• SOURCE DATA
*** Block opens ***
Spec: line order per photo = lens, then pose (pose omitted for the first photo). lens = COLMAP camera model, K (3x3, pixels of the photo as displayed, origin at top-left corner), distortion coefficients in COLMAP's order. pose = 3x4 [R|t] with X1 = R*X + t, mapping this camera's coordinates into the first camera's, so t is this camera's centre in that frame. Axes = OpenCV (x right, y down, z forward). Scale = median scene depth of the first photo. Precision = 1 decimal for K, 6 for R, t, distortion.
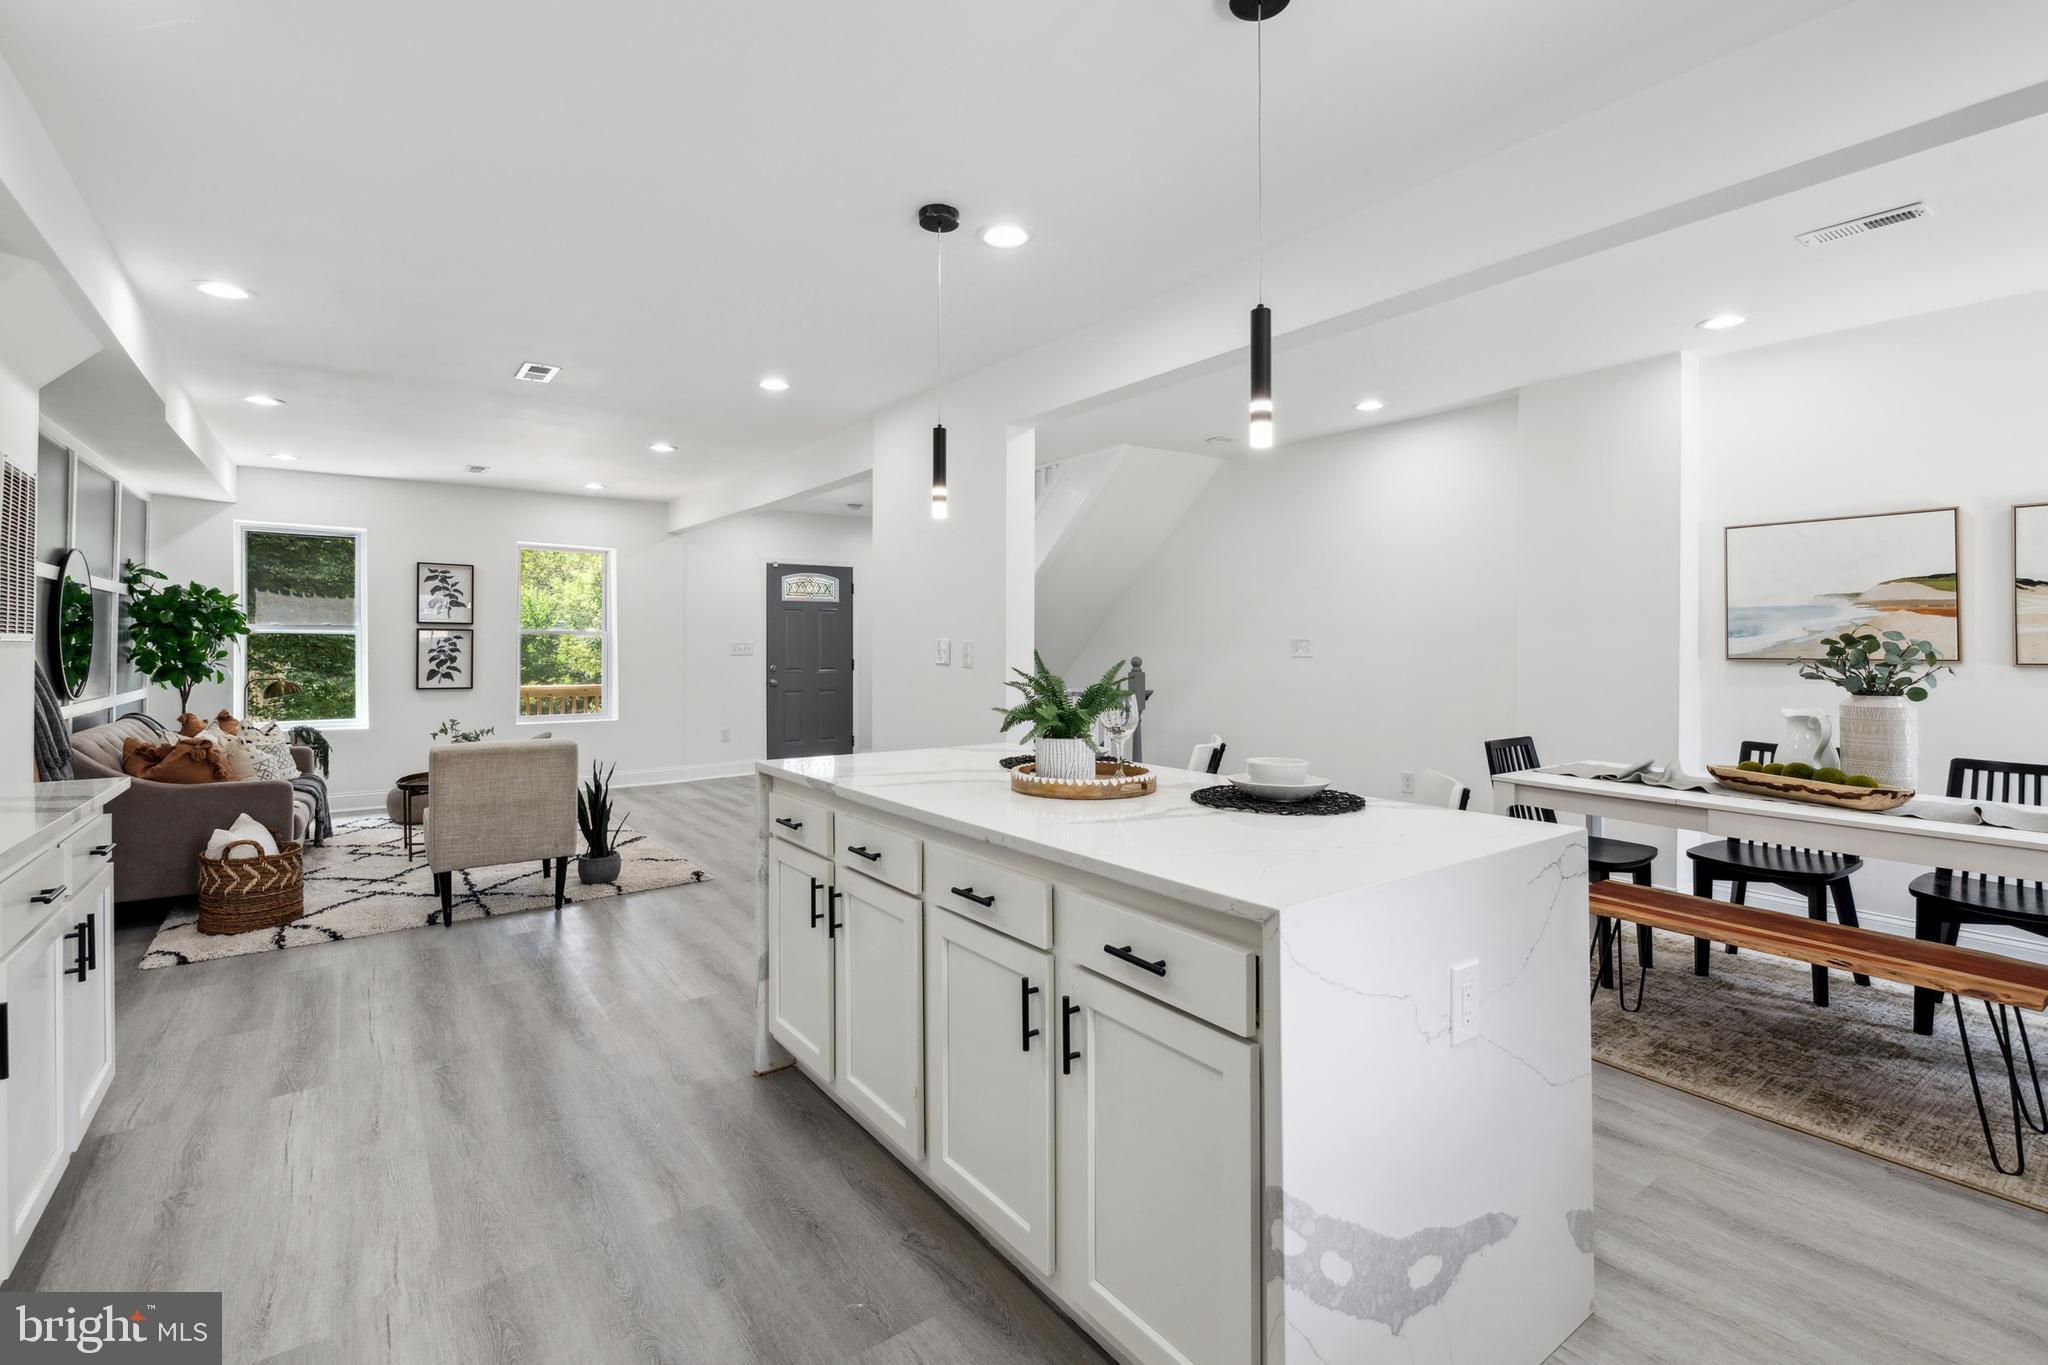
lens RADIAL K [[909.6, 0, 1028.6], [0, 909.6, 665.2], [0, 0, 1]] dist [0.001354, -0.000296]
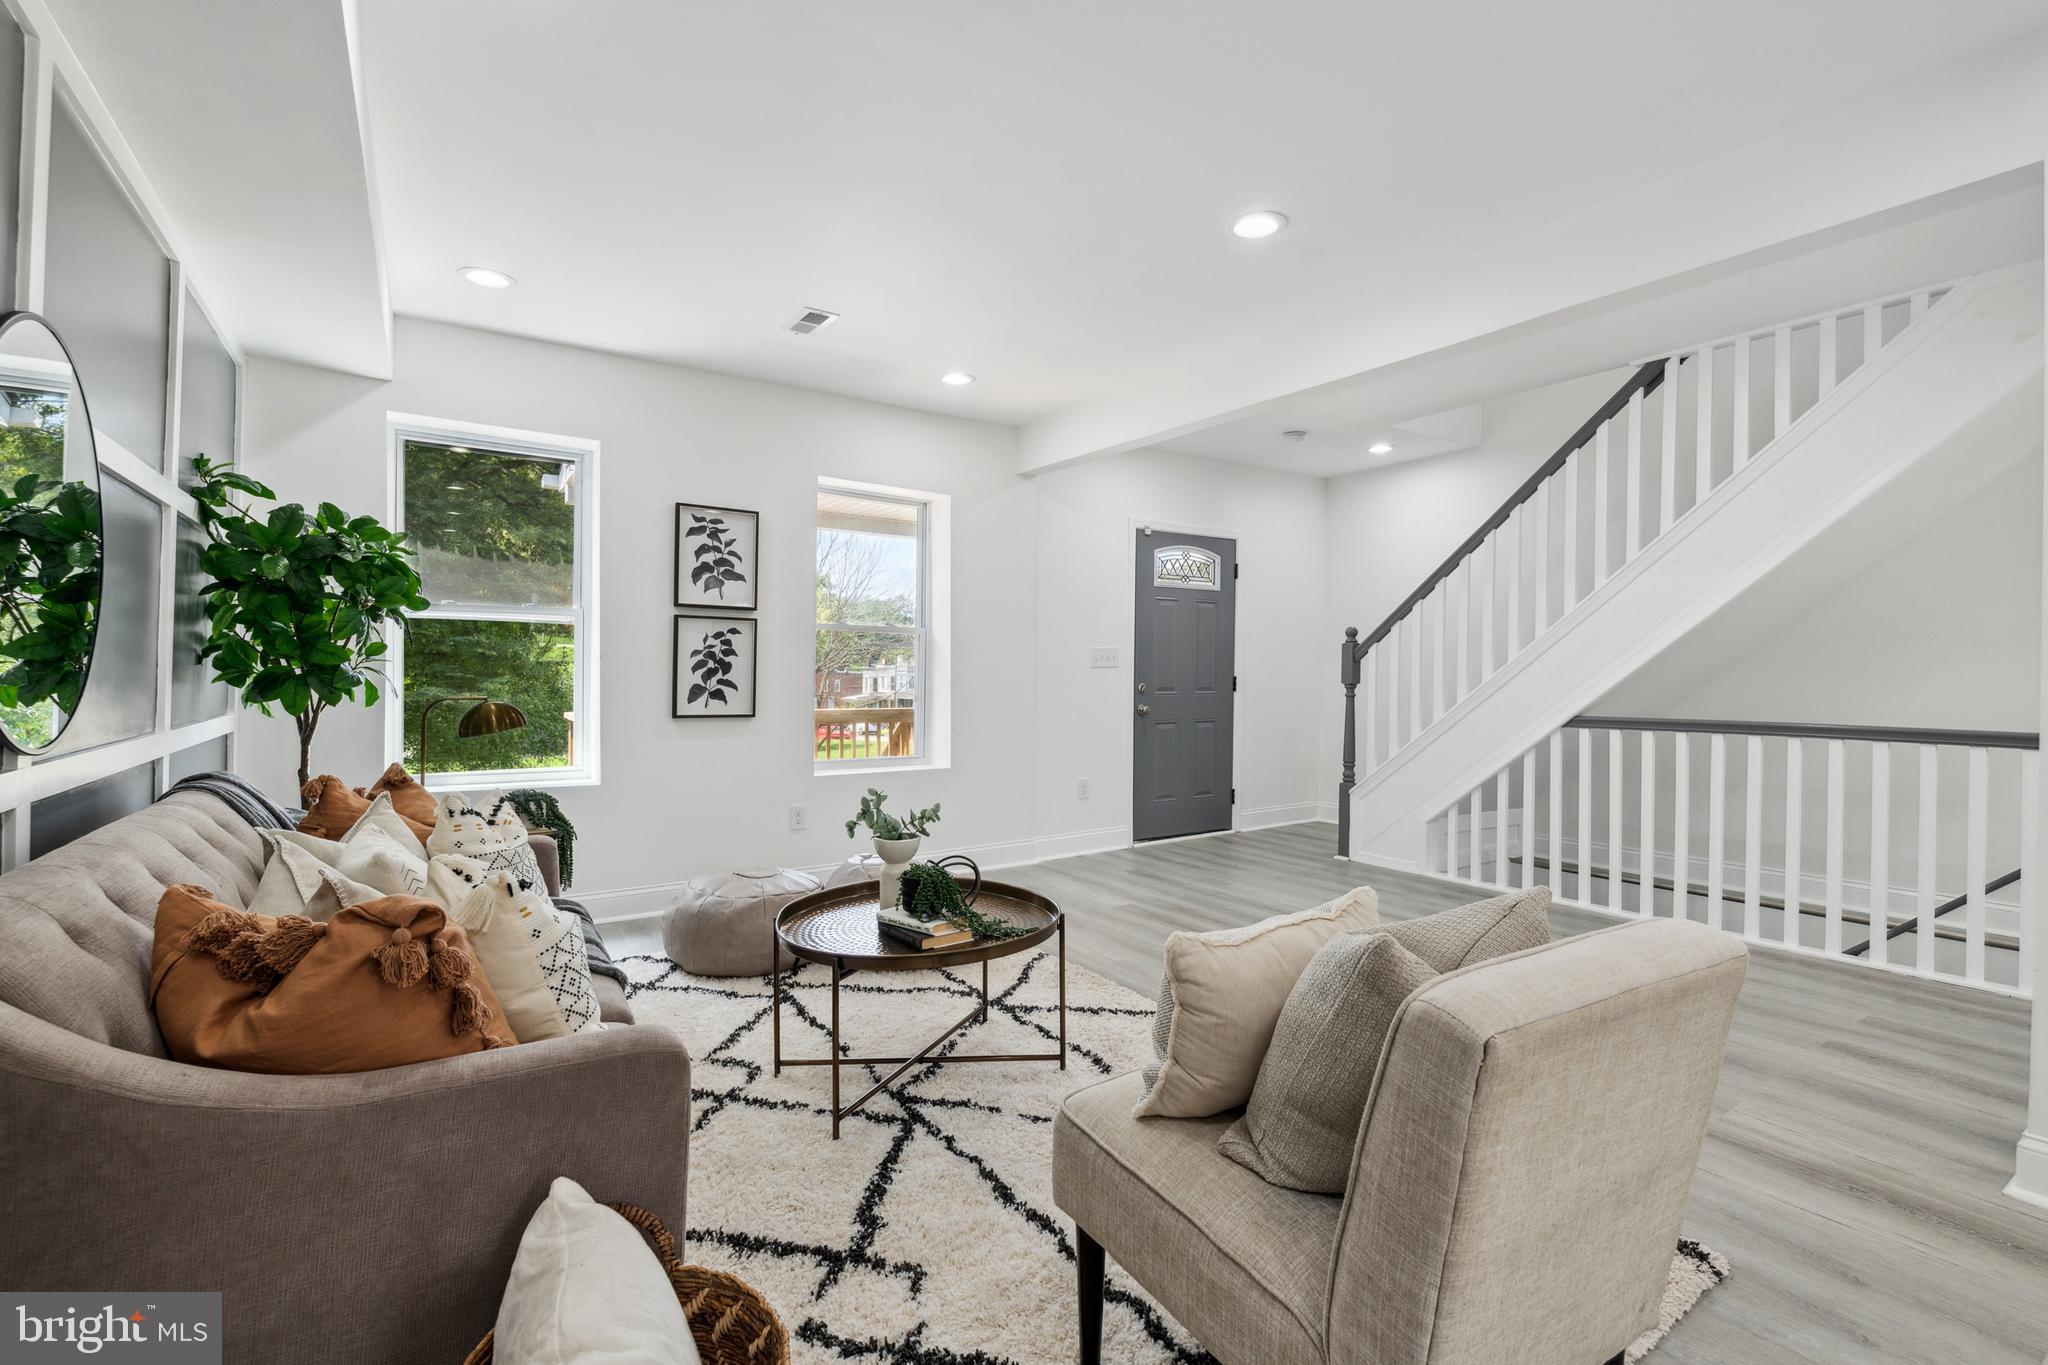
lens RADIAL K [[906.9, 0, 1027.1], [0, 906.9, 689.1], [0, 0, 1]] dist [0.014147, -0.000629]
pose [[0.998403, 0.007362, -0.056011, -0.424738], [-0.007408, 0.999972, -0.000620, 0.006899], [0.056004, 0.001034, 0.998430, 0.438415]]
*** Block closes ***
Reproduce the data above with "top-left corner" changed to "upper-left corner" and everything else left unchanged. Leave out the pictures.

Spec: line order per photo = lens, then pose (pose omitted for the first photo). lens = COLMAP camera model, K (3x3, pixels of the photo as displayed, origin at upper-left corner), distortion coefficients in COLMAP's order. pose = 3x4 [R|t] with X1 = R*X + t, mapping this camera's coordinates into the first camera's, so t is this camera's centre in that frame. Axes = OpenCV (x right, y down, z forward). Scale = median scene depth of the first photo. Precision = 1 decimal for K, 6 for R, t, distortion.
lens RADIAL K [[909.6, 0, 1028.6], [0, 909.6, 665.2], [0, 0, 1]] dist [0.001354, -0.000296]
lens RADIAL K [[906.9, 0, 1027.1], [0, 906.9, 689.1], [0, 0, 1]] dist [0.014147, -0.000629]
pose [[0.998403, 0.007362, -0.056011, -0.424738], [-0.007408, 0.999972, -0.000620, 0.006899], [0.056004, 0.001034, 0.998430, 0.438415]]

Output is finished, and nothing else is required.